(Information provided Opens)

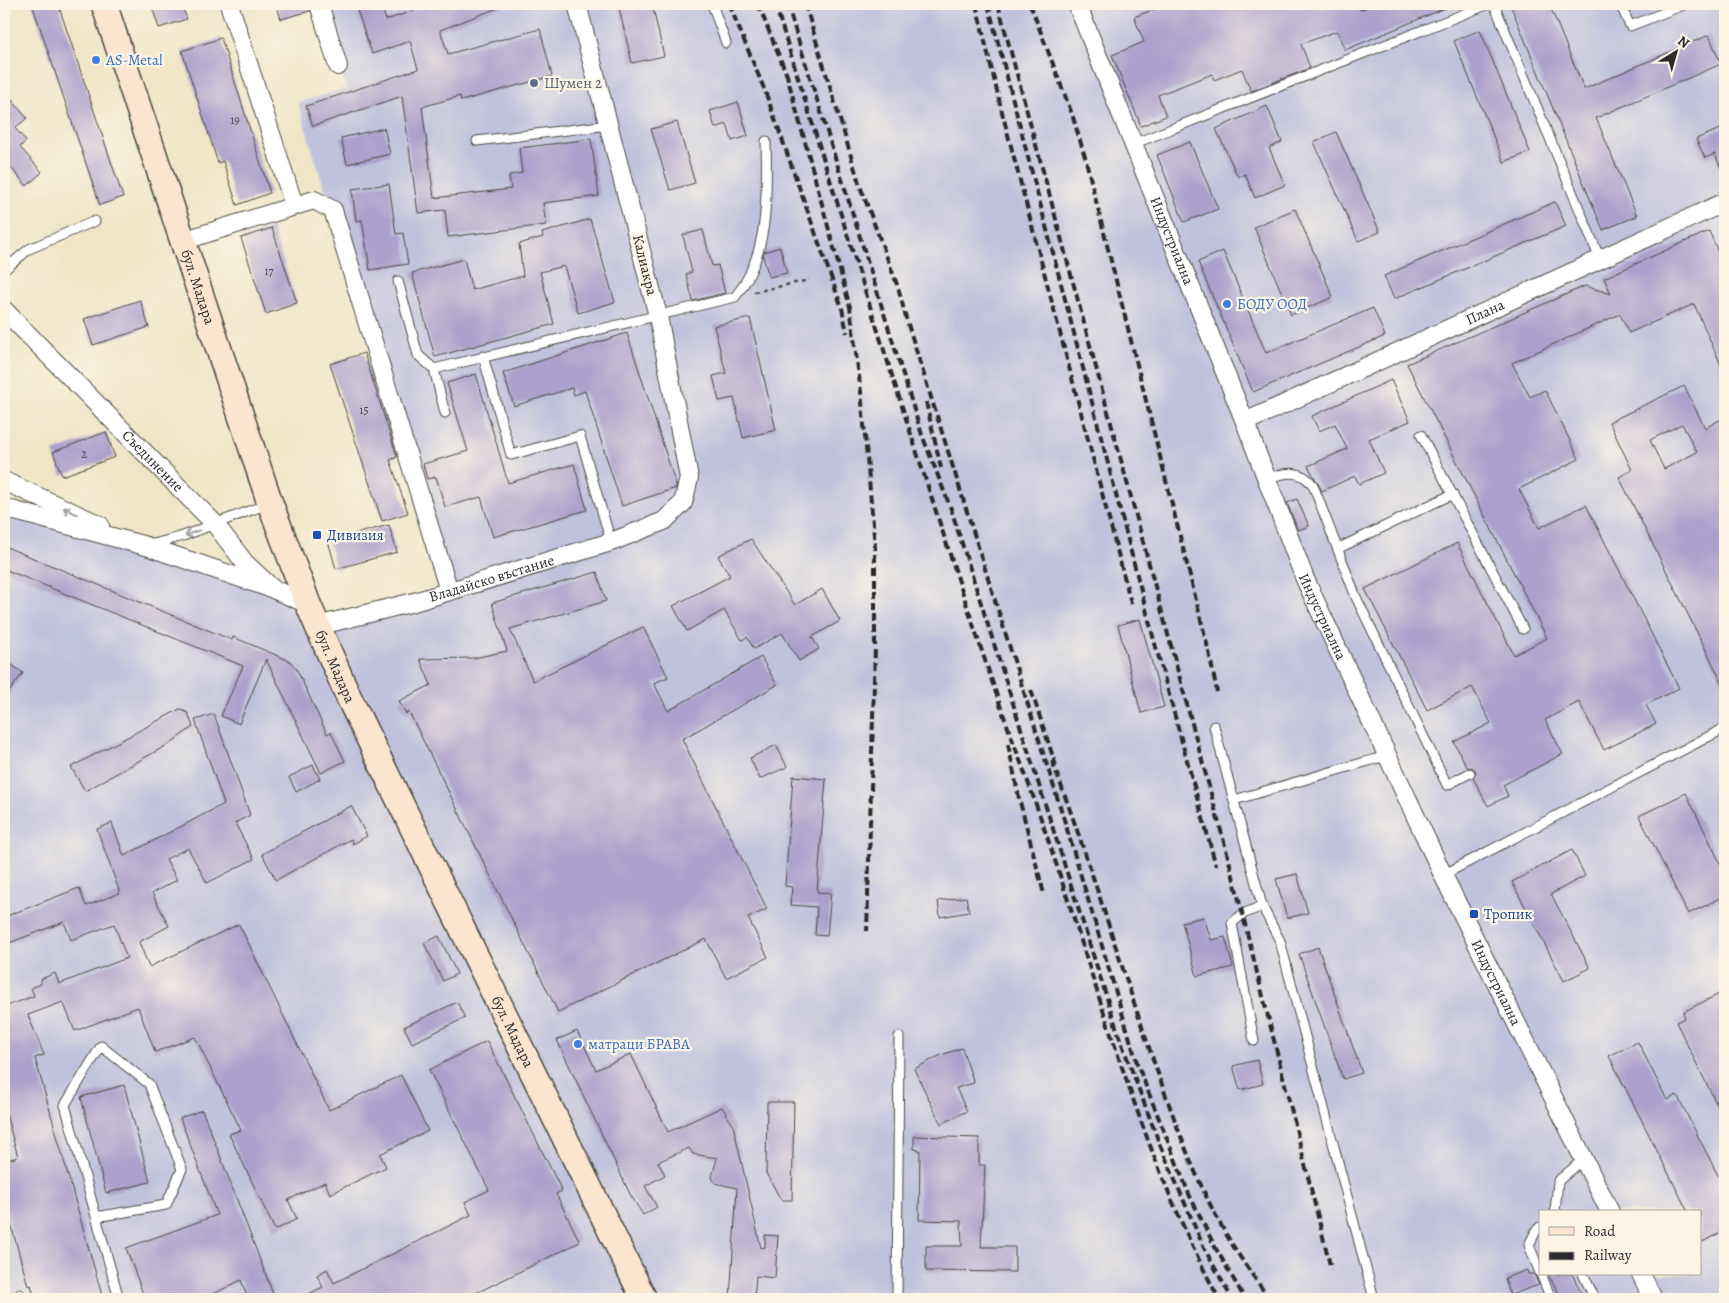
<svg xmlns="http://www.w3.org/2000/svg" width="1729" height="1303" font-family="Alegreya,serif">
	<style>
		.industrial { fill: #c0c2dd; fill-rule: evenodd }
		.building { fill: #aca1cc; fill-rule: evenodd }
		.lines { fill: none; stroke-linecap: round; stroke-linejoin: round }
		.lane-casing { stroke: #484742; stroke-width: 11 }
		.street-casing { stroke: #484742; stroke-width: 20 }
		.secondary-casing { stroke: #484742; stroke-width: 28 }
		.path { stroke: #484742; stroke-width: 2.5; stroke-dasharray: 4 4; stroke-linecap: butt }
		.lane { stroke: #fff; stroke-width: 9 }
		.street { stroke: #fff; stroke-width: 18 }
		.secondary { stroke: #fce5cf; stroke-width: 25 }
		.rail { stroke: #2b2b2b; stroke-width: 4; stroke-dasharray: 8 4; stroke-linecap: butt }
		.oneway { stroke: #a0a0a0 }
		.shop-dot { fill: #3f7fe0; stroke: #fcf5e5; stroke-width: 2 }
		.service-dot { fill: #5c6f8a; stroke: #fcf5e5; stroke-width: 2 }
		.transit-dot { fill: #1a4fb4; stroke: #fcf5e5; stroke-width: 2 }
		.labels { text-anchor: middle; stroke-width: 4.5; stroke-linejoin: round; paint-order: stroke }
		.number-label { font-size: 12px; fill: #4b4853 }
		.shop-label { font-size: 15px; fill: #366cbe; stroke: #fcf5e5; text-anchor: start }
		.service-label { font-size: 15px; fill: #4e5e75; stroke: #fcf5e5; text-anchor: start }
		.street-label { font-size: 15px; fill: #2b2b2b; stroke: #fcf5e5 }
		.transit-label { font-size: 15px; fill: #164399; stroke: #fcf5e5; text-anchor: start }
	</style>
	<rect width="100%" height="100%" fill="#fcf5e5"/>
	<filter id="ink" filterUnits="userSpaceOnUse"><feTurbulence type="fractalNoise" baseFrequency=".02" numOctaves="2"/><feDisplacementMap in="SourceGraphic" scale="10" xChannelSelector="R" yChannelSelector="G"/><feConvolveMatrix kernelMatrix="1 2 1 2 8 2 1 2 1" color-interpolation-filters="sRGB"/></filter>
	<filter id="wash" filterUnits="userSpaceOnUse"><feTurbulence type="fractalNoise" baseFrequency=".0096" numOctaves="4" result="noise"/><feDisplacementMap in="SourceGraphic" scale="20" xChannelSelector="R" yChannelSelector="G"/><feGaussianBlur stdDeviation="1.12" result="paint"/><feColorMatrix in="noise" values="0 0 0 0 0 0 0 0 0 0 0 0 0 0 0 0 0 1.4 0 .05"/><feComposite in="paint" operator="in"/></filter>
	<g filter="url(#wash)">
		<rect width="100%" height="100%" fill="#eee6c6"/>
		<path class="industrial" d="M319,4H1725V1299H4V508L273,589L318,626L448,591L298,103L346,88ZM1540,1212H1700V1274H1540Z"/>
		<g id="blocks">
			<path class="building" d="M32,4H58L123,197L100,205Z
				M151,4H181L187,19L159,28Z
				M276,4H309L310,11L281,19Z
				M355,4H381L386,20L433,4H508L440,30L448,54L540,29L552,76L461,101L460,96L422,107L434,198L511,189L509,175L522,173L519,148L591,139L599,196L543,203L546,225L448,237L445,210L418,213L402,96L313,126L306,106L418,69L410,41L372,54Z
				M618,4H652L664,56L632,63Z
				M1168,4H1326L1328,9L1341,4H1357L1360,10L1375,4H1455L1345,50L1337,31L1301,44L1310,68L1251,91L1242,69L1214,80L1212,74L1158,95L1166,116L1141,126L1112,55L1144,42L1134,17Z
				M1510,4H1549L1584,89L1709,35L1721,64L1596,118L1637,216L1603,230Z
				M1480,30L1530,152L1504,162L1454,41Z
				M221,38L270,193L237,205L223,161L218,163L182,51Z
				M11,99L27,118L15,128L26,141L20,147L42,172L27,186L4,160V105Z
				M738,102L748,136L732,141L727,124L715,128L710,111Z
				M1267,106L1282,142L1269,148L1285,185L1255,198L1245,174L1238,177L1216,129Z
				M677,122L695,183L670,190L651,129Z
				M1725,127V178L1715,154L1705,158L1696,139Z
				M384,128L390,154L347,164L341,138Z
				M1336,132L1380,232L1358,241L1314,142Z
				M1190,142L1218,209L1184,222L1157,155Z
				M389,184L396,234L403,233L408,264L370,270L362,220L356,221L352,189Z
				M1555,202L1566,226L1394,299L1384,276Z
				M1295,209L1333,297L1291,315L1254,227Z
				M590,219L615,302L578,313L564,266L540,272L554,324L435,357L412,273L464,259L472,290L523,276L519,244L543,237L542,233Z
				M272,228L297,303L266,314L241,238Z
				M703,230L712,266L718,265L725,293L693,301L686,274L692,272L683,235Z
				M1709,231L1725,268V374L1694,304L1629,333L1620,314L1512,363L1530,397L1545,390L1579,459L1519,489L1539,528L1586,505L1679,688L1646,705L1656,724L1604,750L1579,702L1545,720L1563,754L1503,785L1508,796L1488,806L1473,778L1476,771L1473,768L1467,767L1454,742L1491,723L1472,687L1427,710L1365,589L1457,543L1514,655L1547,638L1407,364L1585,286L1611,294L1604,278Z
				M780,247L787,273L769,277L763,256L764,252Z
				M1223,251L1266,353L1373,308L1385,336L1253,392L1198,262Z
				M140,300L149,327L93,345L84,319Z
				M750,318L776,430L743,438L734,398L719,401L713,376L726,373L714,326Z
				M627,333L676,485V488L622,506L585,391L574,395L572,388L514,406L503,373Z
				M364,353L397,457L390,460L408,513L382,521L330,364Z
				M476,374L508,483L574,464L587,510L493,537L481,497L445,507L436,477L427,479L423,464L468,451L447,383Z
				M1391,380L1410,421L1369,439L1384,473L1359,484L1355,476L1322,491L1308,466L1347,449L1335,424L1319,431L1312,416Z
				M1684,386L1705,428L1725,417V688L1619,477L1632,470L1609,422ZM1682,424L1697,452L1664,469L1650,440Z
				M106,432L115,457L62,476L53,452Z
				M1297,499L1309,526L1298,530L1287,503Z
				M389,525L397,552L336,569L328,541Z
				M751,539L795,605L822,589L840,621L812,637L819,649L799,661L782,633L754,649L747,637L742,640L724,610L687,631L673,606L730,576L718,556Z
				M4,546L232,640L233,637L290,661L297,670L327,734L331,732L345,761L321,773L266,659L239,724L221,716L243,666L4,569Z
				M597,572L606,601L510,629L533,681L643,627L668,677L654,683L668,711L761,657L777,685L682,739L767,909L748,918L768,957L726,978L706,939L558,1012L409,712L406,714L399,701L431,685L420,659L474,658L507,651L492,603Z
				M1140,619L1164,707L1141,713L1118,625Z
				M4,659L23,673L4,699Z
				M180,709L188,713L193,727L169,744L85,791L71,767Z
				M214,714L250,815L235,823L254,859L207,883L188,848L166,859L177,880L152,893L169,926L139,942L149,967L239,924L329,1110L401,1075L428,1131L380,1154L386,1167L330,1194L325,1182L288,1200L297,1219L275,1230L229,1134L241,1130L195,1037L155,1052L138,1007L75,1031L63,1002L28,1015L44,1055L35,1058L103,1299H35L31,1285L28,1286L4,1199V1161L18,1157L4,1107V1007L34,996L31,988L41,984V979L55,973L59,984L127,958L114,924L71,940L64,922L4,945V917L79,888L86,906L120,893L97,829L112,823L124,856L224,804L195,720Z
				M776,745L787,767L760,779L750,758Z
				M313,765L320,779L296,792L289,777Z
				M793,776L826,779L817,892L831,893L827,936L815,935L817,907L790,905L792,887L785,886Z
				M1686,793L1725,873V896L1688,914L1639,816Z
				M351,806L367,836L353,844L351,839L276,880L262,854Z
				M1572,850L1585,876L1551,894L1590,968L1564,981L1512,882Z
				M1297,874L1308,913L1287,918L1276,879Z
				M966,897L969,912L940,917L938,901Z
				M1204,917L1211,940L1225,937L1233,967L1197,976L1182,922Z
				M439,936L457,974L443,981L424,943Z
				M1318,947L1362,1073L1343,1079L1299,954Z
				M1725,991V1121L1676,1022L1685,1018L1683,1012Z
				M457,1002L465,1018L412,1043L404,1027Z
				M577,1031L596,1070L631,1054L668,1132L722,1107L733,1125L761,1248L765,1247V1235L778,1236L775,1278L756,1276L754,1299H730L737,1188L715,1183L712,1177L717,1158L693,1154L689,1148L658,1162L665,1175L645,1186L657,1207L643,1215L630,1194L557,1040Z
				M487,1041L562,1191L556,1194L580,1242L464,1299H299L323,1287L317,1275L327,1269L334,1283L471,1215L465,1202L489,1190L429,1070Z
				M1638,1042L1667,1100L1677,1095L1725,1189V1231L1700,1243V1212H1688L1609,1056Z
				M962,1048L974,1083L956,1088L967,1111L941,1124L914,1069L941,1055Z
				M1257,1060L1263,1084L1240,1090L1233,1066Z
				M124,1085L150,1182L106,1193L81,1097Z
				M767,1102H794L792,1200H781L766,1173Z
				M202,1110L214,1140L275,1299H248L241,1280L204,1299H145L126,1248L217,1215L180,1118Z
				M914,1136L979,1138V1165H985L981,1247H1015V1272L926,1271V1246H962L961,1221L919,1220L920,1150L914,1149Z
				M1527,1270L1528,1274H1534L1539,1285L1510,1295L1505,1278Z
				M1548,1274H1572L1584,1299H1562Z"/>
		</g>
	</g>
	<g filter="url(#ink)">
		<use href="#blocks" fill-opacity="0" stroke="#484742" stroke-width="1"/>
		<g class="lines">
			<defs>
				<path id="lane" d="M712,4L726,43
					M1494,4L1600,259
					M1620,4L1630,26L1686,4
					M477,141L609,125
					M1133,144L1489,4
					M4,270L29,249L95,221
					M398,281L418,355L434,369L445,413
					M483,356L511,455L580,436L611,542
					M434,369L735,297C770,255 767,192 766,141
					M1421,435L1523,629
					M1267,478C1285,473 1299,468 1313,485L1356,597L1447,785L1470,773
					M150,545L183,536L270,503
					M1339,548L1453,494
					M1214,726L1262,906L1280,941L1374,1299
					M1234,800L1386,756
					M1443,875L1725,728
					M1254,1041L1232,923L1243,914L1262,906
					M1555,1212L1558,1181L1584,1159
					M96,1217L166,1205L182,1169L149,1084L101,1046L65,1105L119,1299
					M1540,1227L1536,1231L1529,1245L1540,1273
					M1541,1274L1551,1299
					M1583,1274L1595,1299
					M20,1294L22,1299
					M897,1299L899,1037"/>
				<g id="street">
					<path d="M229,4L294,205"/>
					<path d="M319,4L338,66"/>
					<path id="s1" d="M1077,4L1245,422L1305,579L1443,875L1610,1212"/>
					<path d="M182,241L314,200L333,210L449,591"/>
					<path id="s2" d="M4,310L215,524L245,563L273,589L308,604"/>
					<path id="s3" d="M1245,422L1725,202"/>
					<path d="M4,481L100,525"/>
					<path d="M4,508L146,546L267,587"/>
					<path id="s4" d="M317,626L414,602L611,542L664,521L683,503L689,478L658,316L577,4"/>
					<path d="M1641,1274L1653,1299"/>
				</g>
				<g id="secondary">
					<path id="s5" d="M104,4L270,503L308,604L350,700L644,1299"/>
				</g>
			</defs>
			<use href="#lane" class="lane-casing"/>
			<use href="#street" class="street-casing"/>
			<use href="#secondary" class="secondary-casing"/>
			<path class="path" d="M754,292L809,280"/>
			<use href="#lane" class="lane"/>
			<use href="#street" class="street"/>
			<use href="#secondary" class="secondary"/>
			<path class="rail" d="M729,4L765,91L842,308L847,333
				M758,4L788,78
				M775,4C848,238 922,473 1000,705C1014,745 1029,783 1042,822C1098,984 1138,1148 1219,1299
				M787,4L922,435L951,509L1120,1039L1160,1145L1204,1248L1232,1299
				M805,4L860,186L898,287L906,318L1063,816L1138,1066L1189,1194L1215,1247L1245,1299
				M976,4L1002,112L1132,607
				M988,4L1154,640L1216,866
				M998,4L1231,868L1331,1269
				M1030,4L1072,114L1085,157L1209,652L1217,692
				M786,72L850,307L861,392L875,546V648L867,931
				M926,402L941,468
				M1031,690L1056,766
				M1008,744L1019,798L1044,894
				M1052,761C1090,861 1120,964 1155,1065C1176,1124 1197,1186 1229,1239C1241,1260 1256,1279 1269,1299"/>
		</g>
		<defs><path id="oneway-shaft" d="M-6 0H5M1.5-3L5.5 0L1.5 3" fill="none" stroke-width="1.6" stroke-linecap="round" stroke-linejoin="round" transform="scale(1.25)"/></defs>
		<g class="oneway">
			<use href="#oneway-shaft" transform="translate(70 511) rotate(-155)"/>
			<use href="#oneway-shaft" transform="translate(192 533) rotate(159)"/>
		</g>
	</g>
	<g class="shop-dot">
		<circle cx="96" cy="60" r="5"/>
		<circle cx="1227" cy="304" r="5"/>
		<circle cx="578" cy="1044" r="5"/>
	</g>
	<circle class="service-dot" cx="534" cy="83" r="5"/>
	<g class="transit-dot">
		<rect x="312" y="530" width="10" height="10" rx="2.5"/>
		<rect x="1469" y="909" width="10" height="10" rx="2.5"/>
	</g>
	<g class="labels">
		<g class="number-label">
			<text x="235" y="124">19</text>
			<text x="269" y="275">17</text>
			<text x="364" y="414">15</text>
			<text x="84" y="458">2</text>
		</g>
		<g class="shop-label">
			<text x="106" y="65">AS-Metal</text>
			<text x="1237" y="309">БОДУ ООД</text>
			<text x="588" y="1049">матраци БРАВА</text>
		</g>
		<g class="service-label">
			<text x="544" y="88">Шумен 2</text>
		</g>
		<g class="street-label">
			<text dy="5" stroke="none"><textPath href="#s1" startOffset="255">Индустриална</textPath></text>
			<text transform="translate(645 265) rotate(76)" y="5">Калиакра</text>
			<text dy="5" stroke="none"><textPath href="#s5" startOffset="298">бул. Мадара</textPath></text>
			<text dy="5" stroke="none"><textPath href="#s3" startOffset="264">Плана</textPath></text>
			<text dy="5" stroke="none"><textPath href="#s2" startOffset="212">Съединение</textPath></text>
			<text dy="5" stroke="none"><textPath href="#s4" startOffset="181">Владайско въстание</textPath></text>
			<text dy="5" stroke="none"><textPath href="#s1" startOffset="660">Индустриална</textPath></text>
			<text dy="5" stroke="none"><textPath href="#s5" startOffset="702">бул. Мадара</textPath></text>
			<text dy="5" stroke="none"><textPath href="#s1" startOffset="1065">Индустриална</textPath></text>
			<text dy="5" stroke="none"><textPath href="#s5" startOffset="1108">бул. Мадара</textPath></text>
		</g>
		<g class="transit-label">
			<text x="327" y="540">Дивизия</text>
			<text x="1484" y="919">Тропик</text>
		</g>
	</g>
	<rect width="1729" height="1303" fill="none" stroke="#fcf5e5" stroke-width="20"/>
	<rect x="1539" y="1210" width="162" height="65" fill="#fcf5e5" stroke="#a8a49b"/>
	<rect x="1549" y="1227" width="25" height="8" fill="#fce5cf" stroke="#a8a49b"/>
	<text x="1584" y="1236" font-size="15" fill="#2b2b2b">Road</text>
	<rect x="1549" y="1252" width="25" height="8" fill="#2b2b2b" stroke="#a8a49b"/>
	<text x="1584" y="1260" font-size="15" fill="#2b2b2b">Railway</text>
	<g transform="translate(1676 52) rotate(37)" stroke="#fcf5e5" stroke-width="4" paint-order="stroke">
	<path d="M0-4L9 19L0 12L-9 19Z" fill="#2b2b2b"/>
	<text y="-8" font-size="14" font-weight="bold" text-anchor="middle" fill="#2b2b2b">N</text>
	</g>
</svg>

(Information provided Closes)

### [Your task]
Scan the records above. Return every line with "lines" in it.

### [Solved problem]
		.lines { fill: none; stroke-linecap: round; stroke-linejoin: round }
		<g class="lines">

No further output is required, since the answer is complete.